Source extract |
Woman: The doctor gave me a pill and I grew a new kidney!
- If you look closely, you can see her waving to McCoy and he smiles back.
- Shortly after when they are knocking over patients and doctors, including one with a broken leg, Bones stops to help them too, only for Kirk to pull him back.
- Easy to miss joke, but the hospital PA pages a "Dr. Ben Dover." Say it out-loud.
- McCoy's in top Deadpan Snarker form here as well:
Scotty: ... Are ye plannin' to take a swim?
McCoy: Off the deep end, Mr. Scott.
- "This woman has immediate, post-prandial, upper abdominal distention!!" "What did you say she had?" " Cramps."
- The scene with the whalers, after they shoot. The harpoon goes 'DONG!' off the invisible Bird-of-Prey's hull, the whalers go WTF?, suddenly this huge massive ship decloaks right in front of them, and they absolutely freak out. The simple shot of the Bird-of-Prey hovering over the fleeing whaler ship is what sells it.

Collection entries

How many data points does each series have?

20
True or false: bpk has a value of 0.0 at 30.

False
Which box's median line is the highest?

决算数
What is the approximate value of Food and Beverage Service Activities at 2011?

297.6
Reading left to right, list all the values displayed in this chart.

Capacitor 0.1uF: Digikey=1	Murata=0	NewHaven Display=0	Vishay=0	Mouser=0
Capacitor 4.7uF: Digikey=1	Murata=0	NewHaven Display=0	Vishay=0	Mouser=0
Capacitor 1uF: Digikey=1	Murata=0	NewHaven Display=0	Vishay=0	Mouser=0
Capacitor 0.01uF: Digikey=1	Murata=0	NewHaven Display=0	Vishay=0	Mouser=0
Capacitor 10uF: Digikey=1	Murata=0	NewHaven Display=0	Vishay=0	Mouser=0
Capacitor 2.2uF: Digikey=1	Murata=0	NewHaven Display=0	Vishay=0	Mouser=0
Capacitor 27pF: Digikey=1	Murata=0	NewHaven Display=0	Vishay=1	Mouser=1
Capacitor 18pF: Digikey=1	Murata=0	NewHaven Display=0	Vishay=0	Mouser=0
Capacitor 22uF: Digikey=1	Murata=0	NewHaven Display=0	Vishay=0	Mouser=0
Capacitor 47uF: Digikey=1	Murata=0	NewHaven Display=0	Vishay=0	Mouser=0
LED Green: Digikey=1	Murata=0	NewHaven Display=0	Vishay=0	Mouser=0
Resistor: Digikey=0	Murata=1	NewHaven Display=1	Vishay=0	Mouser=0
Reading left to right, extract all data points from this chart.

Problems and tasks |
[1] In the funny-scenes extract, what name does the hospital PA page?
[2] Continue the funny-scenes extract from its last sentence.

Answer section |
[1] "Dr. Ben Dover."

[2]
- Everyone in the water laughing as Spock flails about...
- When played in Moscow, McCoy's line "The bureaucratic mentality is the only constant in the universe." got the whole audience laughing right up to the end credits.
- The Hilarious Outtakes. Shatner blowing his line is the best:
Shatner: On behalf of all of us, Mister President, I have been authorized to plead not guilty. On the other hand, they have also authorized me to plead guilty. Now I am confused.
Nimoy: (laughing) That's good, keep rolling! Keep rolling. Ask him the question again, I like that. That was a good answer Bill.
- The improv where Nimoy and Shatner stretch out the "What does it mean, exact change?" bit after a blown take is also hilarious. And there was that random scream, too.
- "Ready to engage computer, Admiral. *cough*" "...Ready to engage voice?"
- "Admiral, I am receiving hail storms!"
- "Angels of ministers and mercy...God helps us all...to get this scene."
- "Get your hand off my leg."
- The Humpback Nails.
- "Well, nobody's perfect." "...Oh yeah?"
- At Plexicorp Scotty has asked if his "assistant" (McCoy) can join him on the tour. He assumes an amused smug expression so Bones tries to deflate him by saying "Don't lose yourself in the part!" Scotty's smile doesn't waver one iota.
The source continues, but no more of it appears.